[Pertanyaan tentang Materi]
1: Tentukan apakah setiap pernyataan berikut sesuai dengan berita tentang remisi pembunuh jurnalis. Jawab ya atau tidak, lalu kutip kata-kata penentunya dari berita itu. (a) Jokowi menyampaikan soal pembatalan remisi itu usai menghadiri puncak Peringatan Hari Pers Nasional di Grand City, Surabaya. (b) Abdul Rokhim adalah pemimpin redaksi Radar Bali. (c) Jokowi menanggapi pertanyaan tentang remisi itu dengan wajah serius tanpa senyum.
2: Teruskan berita tentang remisi pembunuh jurnalis itu, mulai dari sesudah kalimat terakhirnya.

[Petikan Teks]
+ + + +

Jokowi Revisi Remisi Pembunuh Jurnalis

TOLAK REMISI. Puluhan jurnalis dari berbagai daerah di Surabaya dan sekitarnya mengadakan aksi simpatik tolak remisi pembunuh jurnalis bertepatan dengan Hari Pers Nasional, Sabtu (9/2). Dipta Wahyu Pramoto/Jawa Pos

eQuator.co.id – Surabaya-RK. Setelah mendapat kritikan dan desakan dari berbagai pihak, Presiden Joko Widodo akhirnya meneken pembatalan remisi yang diberikan terhadap I Nyoman Susrama, terpidana pembunuh berencana wartawan Radar Bali (Jawa Pos Group), AA Gde Bagus Narendra Prabangsa. Ihwal adanya hal ini dikatakan Jokowi usai menghadiri puncak Peringatan Hari Pers Nasional (HPN) di Grand City, Surabaya.

Momen itu terjadi di sela-sela Presiden Jokowi bersalaman dengan para peserta yang hadir dalam perhelatan tersebut. Saat itu Pemimpin Redaksi Jawa Pos Koran, Abdul Rokhim menanyakan ke Presiden Jokowi mengenai remisi yang didapat oleh Susrama.‎ Terpidana pembunuh AA Gde Bagus Narendra Prabangsa.

“Pak Jokowi, kami masih menagih revisi remisi pembunuh Prabangsa Pak,” tanya Abdul Rokhim ke Presiden Jokowi‎ di lokasi, Sabtu (9/2).‎‎

Dengan senyuman, Jokowi pun menimpali pertanyaan itu, bahwa dirinya telah meneken Kepres pembatalan remisi yang didapat Susrama. “Sudah-sudah saya tanda tangani,” timpal Jokowi sambil tersenyum kecil.

Langsung saja momen tersebut membuat bahagia Abdul Rokhim. Karena di puncak Hari Persa Nasional, Sursuma tidak jadi mendapat remisi. “Terima kasih Pak Jokowi, Redaksi Jawa Pos Pak, terima kasih,” kata Abdul Rokhim.

+ + + +

[Data]

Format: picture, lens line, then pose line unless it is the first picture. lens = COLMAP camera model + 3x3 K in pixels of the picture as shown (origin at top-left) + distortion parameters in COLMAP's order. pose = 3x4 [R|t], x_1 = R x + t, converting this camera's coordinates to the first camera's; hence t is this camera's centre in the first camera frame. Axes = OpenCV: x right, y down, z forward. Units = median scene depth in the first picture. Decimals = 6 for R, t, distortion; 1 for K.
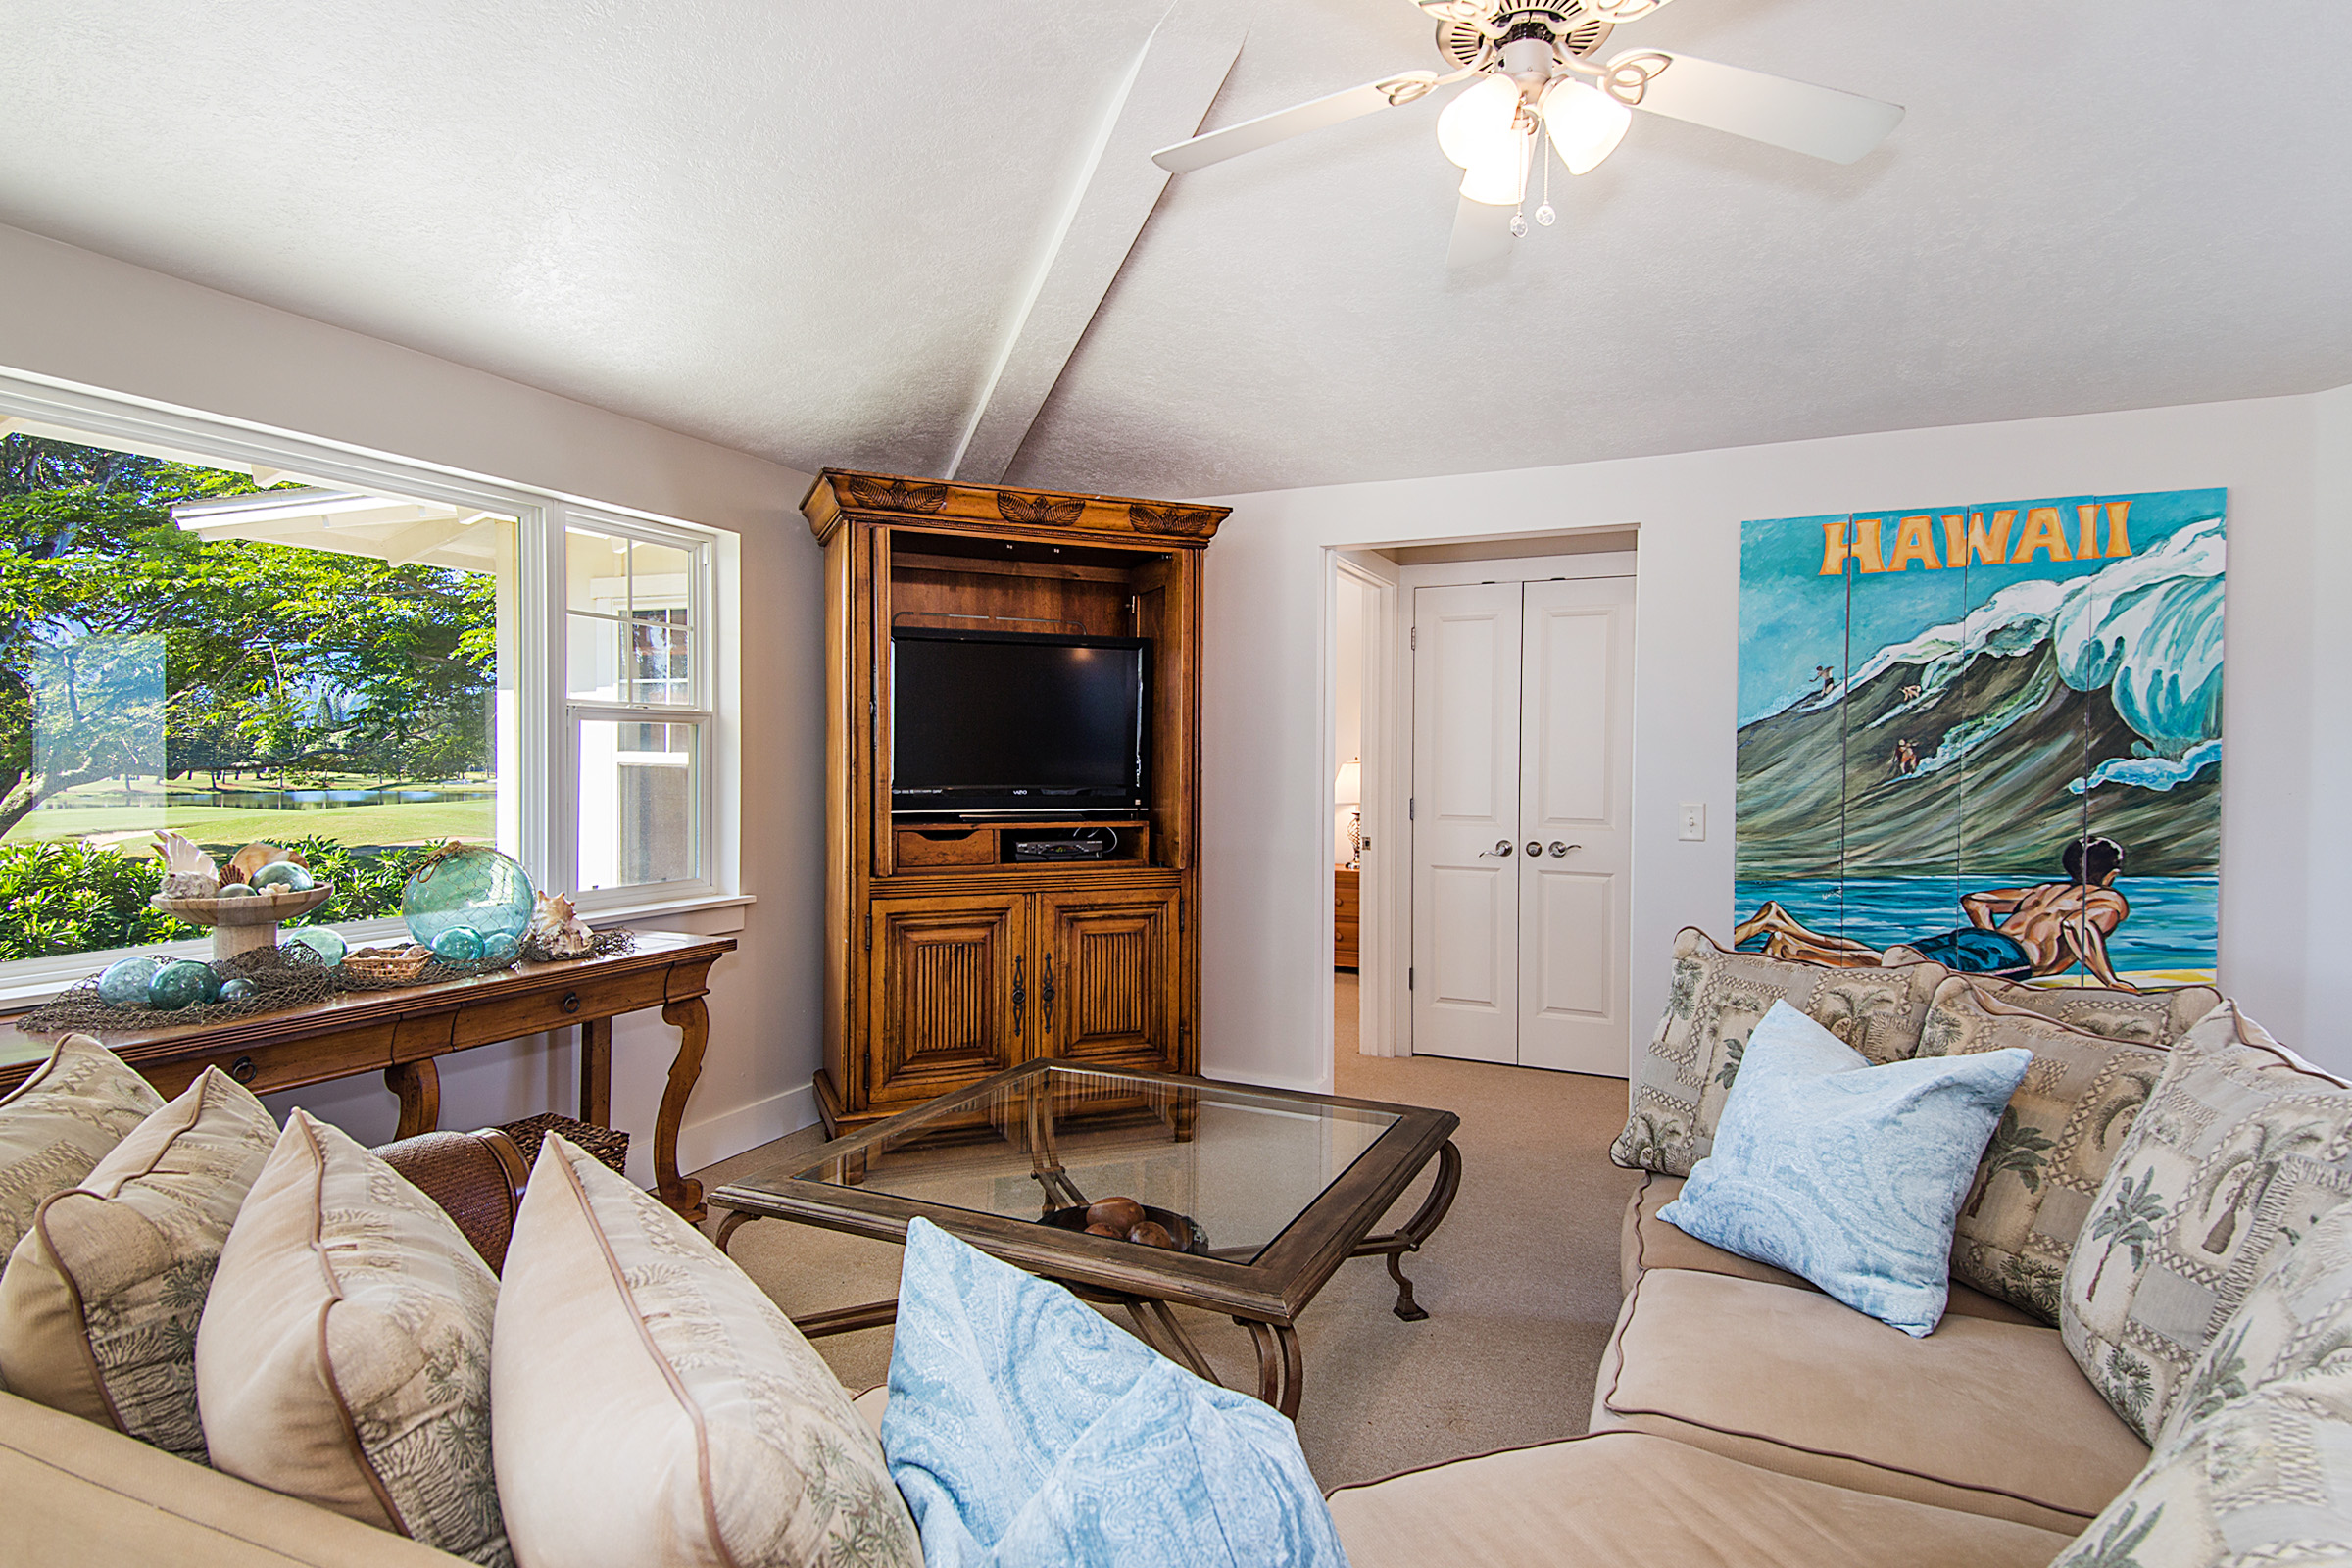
lens RADIAL K [[1274.5, 0, 1177.1], [0, 1274.5, 778.6], [0, 0, 1]] dist [-0.002616, -0.000663]
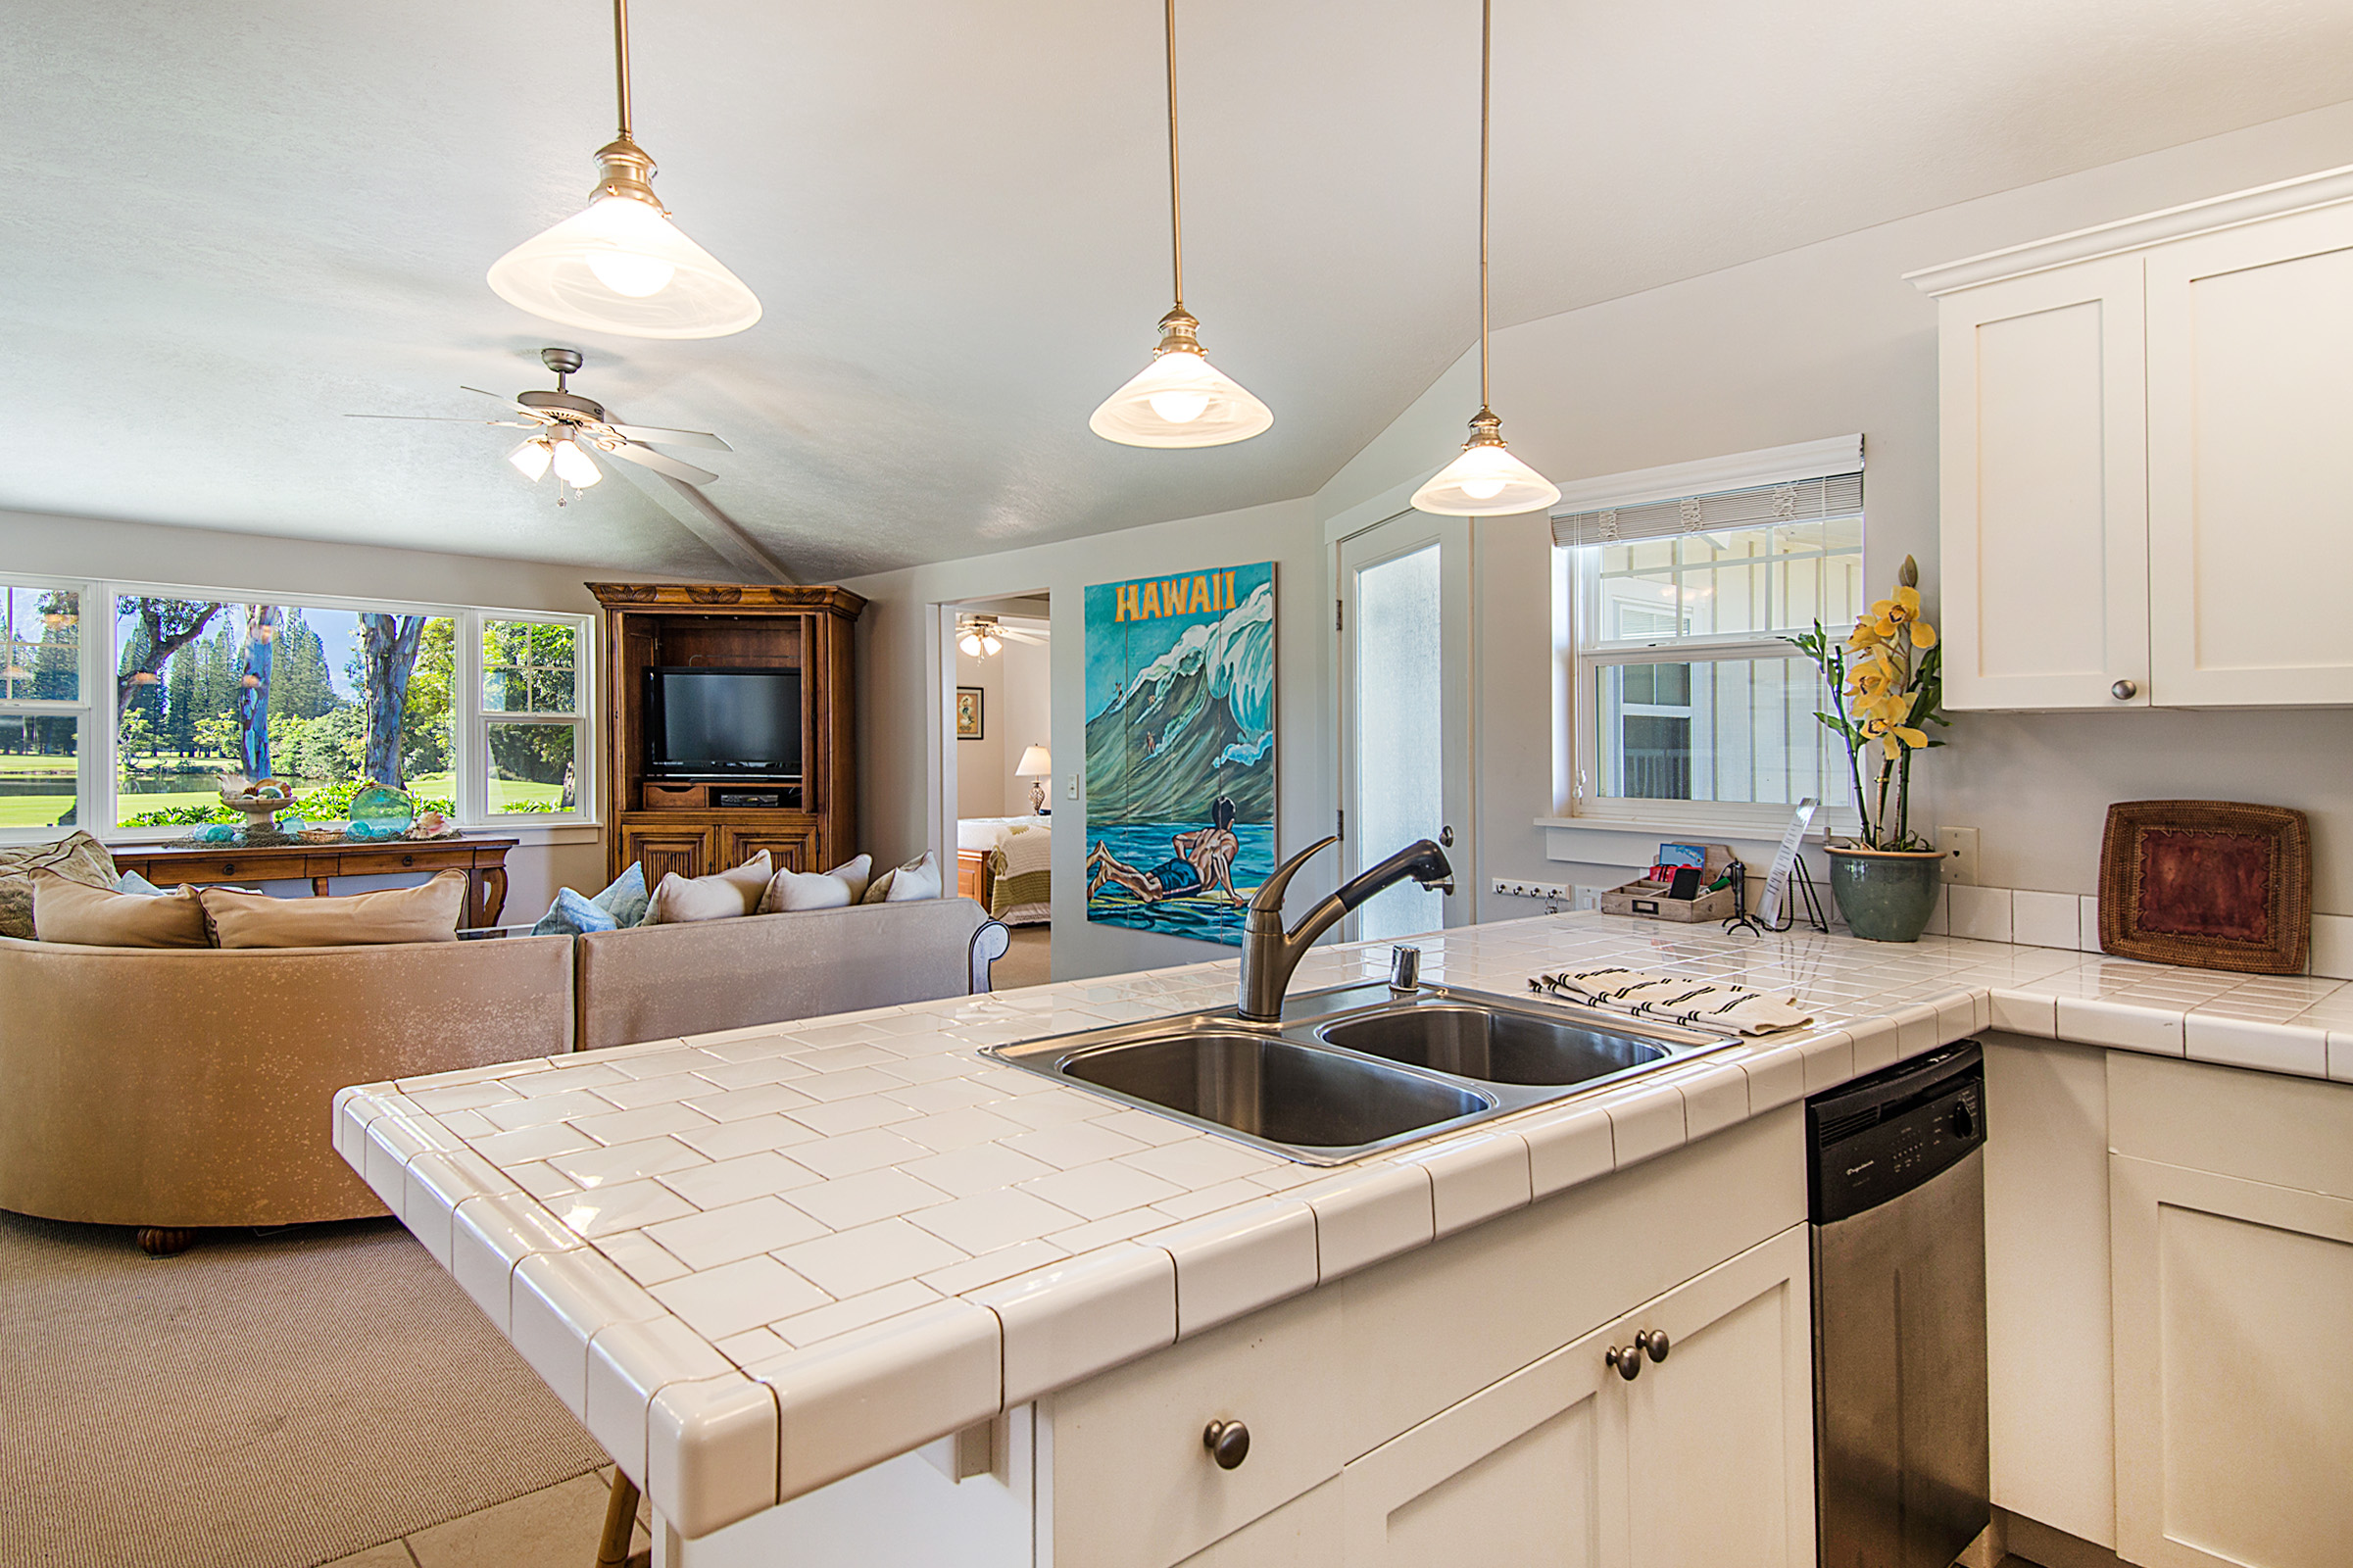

+ + + +

[Hasil]
1:
(a) Ya: "Ihwal adanya hal ini dikatakan Jokowi usai menghadiri puncak Peringatan Hari Pers Nasional (HPN) di Grand City, Surabaya."
(b) Tidak: "Saat itu Pemimpin Redaksi Jawa Pos Koran, Abdul Rokhim menanyakan ke Presiden Jokowi mengenai remisi yang didapat oleh Susrama."
(c) Tidak: "Dengan senyuman, Jokowi pun menimpali pertanyaan itu"

2:
Sementara itu, istri almarhum Prabangsa, Anak Agung (AA) Sagung Mas Prihantini mengucap syukur atas pencabutan remisi Susrama. Sagung sebelumnya pernah mengirim surat untuk Presiden Jokowi agar mencabut remisi tersebut. ”Sangat bersyukur, berkat Tuhan bagi kami,” kata Sagung saat dihubungi Jawa Pos.

Senada dengan Sagung, kakak almarhum Prabangsa, AA Ayu Rewati juga menyambut baik pencabutan remisi perubahan pidana seumur hidup menjadi pidana penjara sementara untuk Susrama. Menurut dia, pencabutan itu sejalan dengan harapan keluarga besar Prabangsa yang sedari awal tidak sepakat dengan pengampunan untuk Susrama. ”Presiden sudah memperhatikan tuntutan kami (keluarga besar Prabangsa, Red) dan tuntutan para jurnalis,” ungkapnya saat dihubungi Jawa Pos.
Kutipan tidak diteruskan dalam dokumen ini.